__PASSAGE SHOWN__
******************************
# Multiplex vs HDPE



## Kerry Cornelius (Nov 11, 2014)

Hello,

Does anyone know which is stronger? 3/4 in thick multiplex or 3/4 in thick HDPE.


----------



## TSM (Oct 8, 2013)

If properly made or store bought, I'd say HDPE all day long.


----------



## bigron (Nov 29, 2012)

but either one is pretty d#mn tough


----------



## phil7 (Feb 17, 2015)

is 3/4 20mm

cheers


----------



## phil (Dec 6, 2012)

yes buddy it is


----------



## Henry the Hermit (Jun 2, 2010)

By multiplex I assume you mean plywood.

Multiplex is a method of carrying multiple streams of intelligence over a single channel. Ask any communications tech.

And yes, I know I'm peeing over the windward rail here.


----------



## Kerry Cornelius (Nov 11, 2014)

OK plywood.


----------



## Henry the Hermit (Jun 2, 2010)

Thanks!


----------



## phil7 (Feb 17, 2015)

is 20mm hdpe strong enough to make a slingshot with wooden scales/handle

cheers


----------



## Viper010 (Apr 21, 2012)
******************************
__SOURCE MATERIAL__
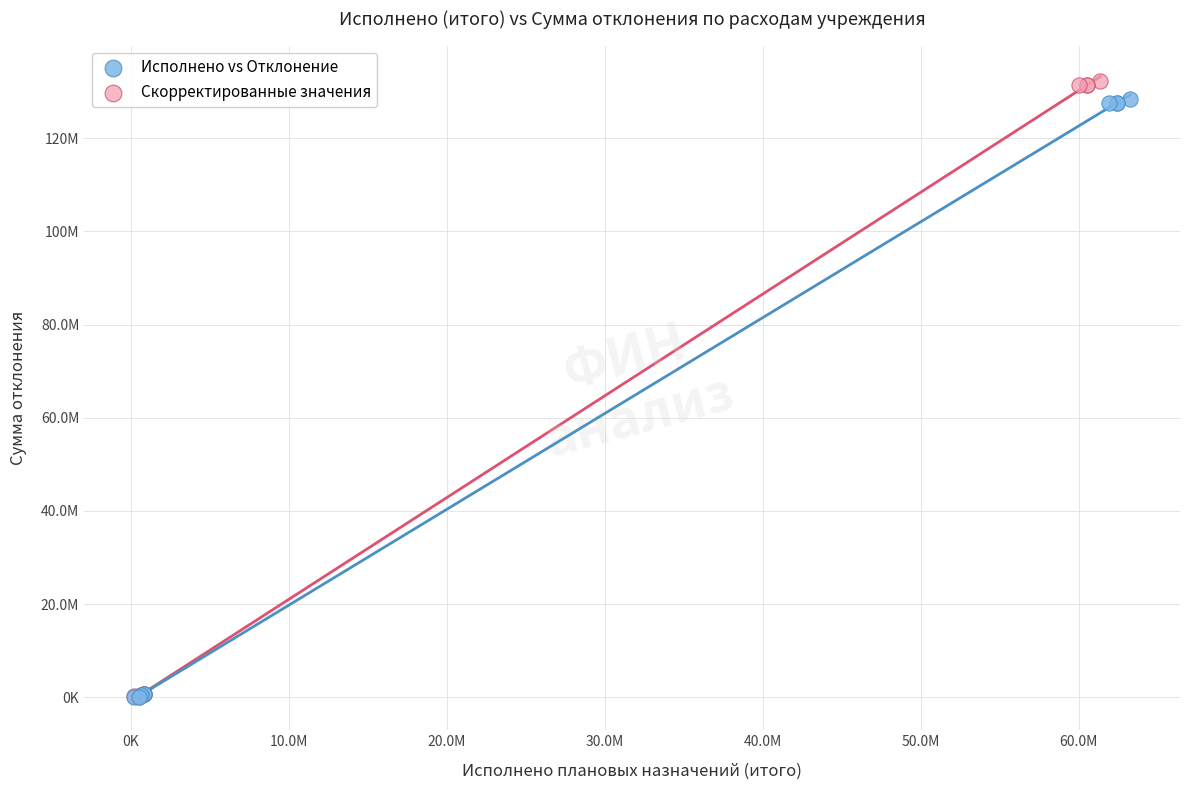

Which series has the largest Y range (max minus min)?

Скорректированные значения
******************************
__TASK DETAILS__
Transcribe the full multiplex versus HDPE thread word for word. The listing has nothing to do with the multiplex versus HDPE thread.

__RESULT FOR THIS EXERCISE__
# Multiplex vs HDPE



## Kerry Cornelius (Nov 11, 2014)

Hello,

Does anyone know which is stronger? 3/4 in thick multiplex or 3/4 in thick HDPE.


----------



## TSM (Oct 8, 2013)

If properly made or store bought, I'd say HDPE all day long.


----------



## bigron (Nov 29, 2012)

but either one is pretty d#mn tough


----------



## phil7 (Feb 17, 2015)

is 3/4 20mm

cheers


----------



## phil (Dec 6, 2012)

yes buddy it is


----------



## Henry the Hermit (Jun 2, 2010)

By multiplex I assume you mean plywood.

Multiplex is a method of carrying multiple streams of intelligence over a single channel. Ask any communications tech.

And yes, I know I'm peeing over the windward rail here.


----------



## Kerry Cornelius (Nov 11, 2014)

OK plywood.


----------



## Henry the Hermit (Jun 2, 2010)

Thanks!


----------



## phil7 (Feb 17, 2015)

is 20mm hdpe strong enough to make a slingshot with wooden scales/handle

cheers


----------



## Viper010 (Apr 21, 2012)